Sunday, July 18, 2010

The Corporate Social Responsibility Debate

Milton Friedman, the American statistician and Nobel memorial prize winner in economics, plainly stated in The New York Times Magazine in 1970, that ‘the social responsibility of business is to increase profits’ and believed that the notion of corporate social responsibility is a distraction from the economic fundamentals of business,(Todd, 2009, p.22).

Forty years later, corporate social responsibility (CSR) is still a controversial topic, where, as Luo and Bhattacharya state in their 2009 study, “according to the Friedman-esque view, shareholders entrust managers with their investment solely to maximise long-term returns, not so that managers can use the proceeds to underwrite their urge for a better world,” (p.198). Yet, fortunately, there is a growing body of evidence, through academic research, to suggest that organisations can have both.

CSR focuses on four key domains of business – economics, legal, ethical and philanthropic (humanitarian); where economics has achieved the most attention in the deliverance of profits. Yet for many the world has changed in forty years. At the macro level we are now much more aware of our planets limited resources and the need to find alternatives to sustain ‘us’ into the future. At the micro level research has shown that CSR can, in fact, offer the benefits that Friedman advocates, through increased customer satisfaction, increased customer loyalty, increased brand image and an overall improvement in organisational performance, giving it a direct competitive advantage in today’s global economy.

In an excerpt from the Harvard Business Review, September 2009, Nidumolu, Prahalad and Rangaswami equate sustainability to a key driver of innovation.

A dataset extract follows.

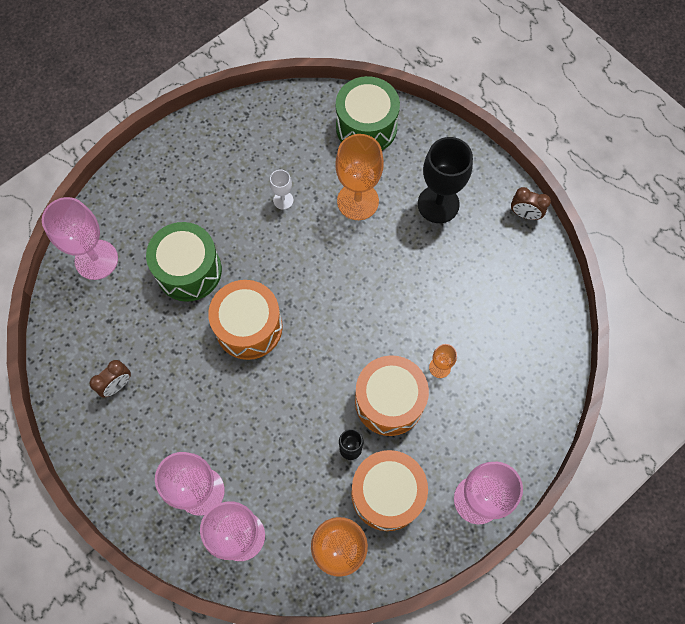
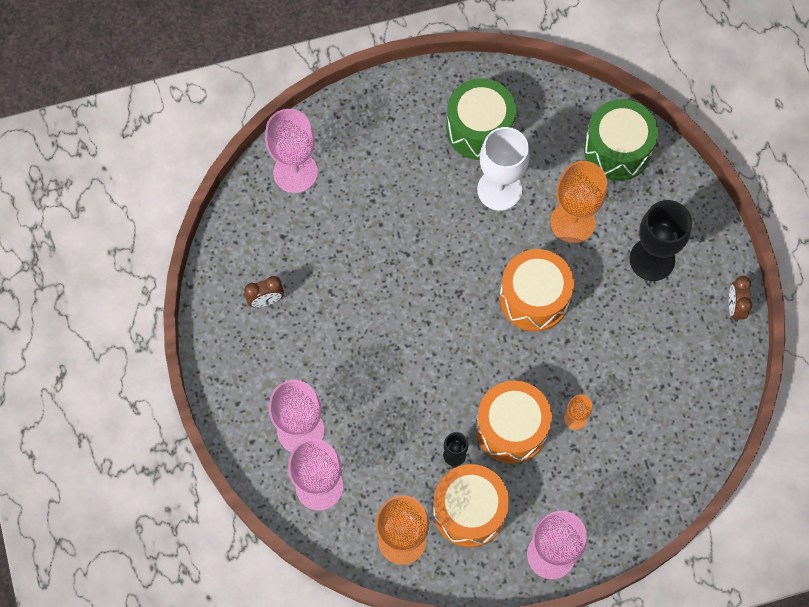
camera: 25 degrees right, 0 degrees up
green drum [146,222,222,302] -> green drum moved to [446,78,516,160]
orange drum [208,280,283,360] -> orange drum moved to [500,249,574,332]
white goblet [270,170,293,210] -> white goblet [477,127,530,211], size x2.07
brown clock [511,187,551,220] -> brown clock turned 45 degrees clockwise [729,276,752,322]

Their research of 30 large corporations found that “smart companies now treat sustainability as innovations new frontier. By treating sustainability as a goal today, early movers will develop competencies that rivals will be hard placed to match. The competitive advantage will stand them in good stead, because sustainability will always be an integral part of development,” (p.10).

There is a need for more organisations to actively incorporate CSR into their corporate strategies, making it an integral part of their future development. Where some organisations give CSR nothing more than lip service, incorporating ‘flowery’ narratives into their websites, hoping that just the very mention of a CSR conscious company, will ‘fool’ the consumer, leading to misplaced loyalty - where they believe that ‘words’ speak louder than ‘action’.

History has taught us that industry and business can go through monumental shifts in the course of economic and consumer development, changing the very foundation of how business is conducted. The industrial revolution is a case in point, where some adapted and some died. Organisations need to accept that the world is changing and they should change with it. There is a growing trend around the world, where consumers are ‘demanding’ organisations to be more socially and environmentally aware and are voting with their purchases. Lee, Fairhurst and Wesley (2009) mention that “the basic idea of CSR is that business and society are interwoven rather than distinct entities; therefore, society has certain expectations for appropriate business behaviour and outcomes,” (p.142).

Even if Freidman is right and the sole responsibility of business is to increase profits, isn’t it also the responsibility of business to be sure where their long term profits are going to come from. If their consumers are demanding a CSR approach to business, then even Freidman would have to advocate a change in strategic direction to meet the needs and expectations of their consumers. We need to remember consumers are now much more aware of the ‘negative’ impact some organisations have on their communities and their lives, and are taking this into consideration as part of their purchasing decisions.

Maybe, we should consider the possibility that we are moving from the industrial revolution to the consumer revolution.


Lee, M-Y., Fairhurst, A. and Wesley, S. (2009). Corporate Social Responsibility: A Review of the Top 100 US Retailers. Corporate Reputation Review, Vol. 12, Issue 2, p.140-158.

Luo, X. and Bhattacharya, C.B. (2009). The Debate over Doing Good: Corporate Social Performance, Strategic Marketing Levers, and Firm-Idiosyncratic Risk. Journal of Marketing, Vol. 73, Issue 6, p.198-213.

Nidumolu, R., Prahalad, C.K. and Ranagswami, M.R. (2009). Why Sustainability is now the Key Driver of Innovation. Excerpt from the Harvard Business Review, September, 2009. International Trade Forum, Issue 4, p.10.

Todd, K. (2009). Corporate Social Responsibility. Baylor Business Review, Vol. 27, Issue 2, p.20-23.

1 comment:

  1. Interesting article - great points! There is a large amount of evidence today that demonstrates corporations can, indeed, have both - profits and a social conscience.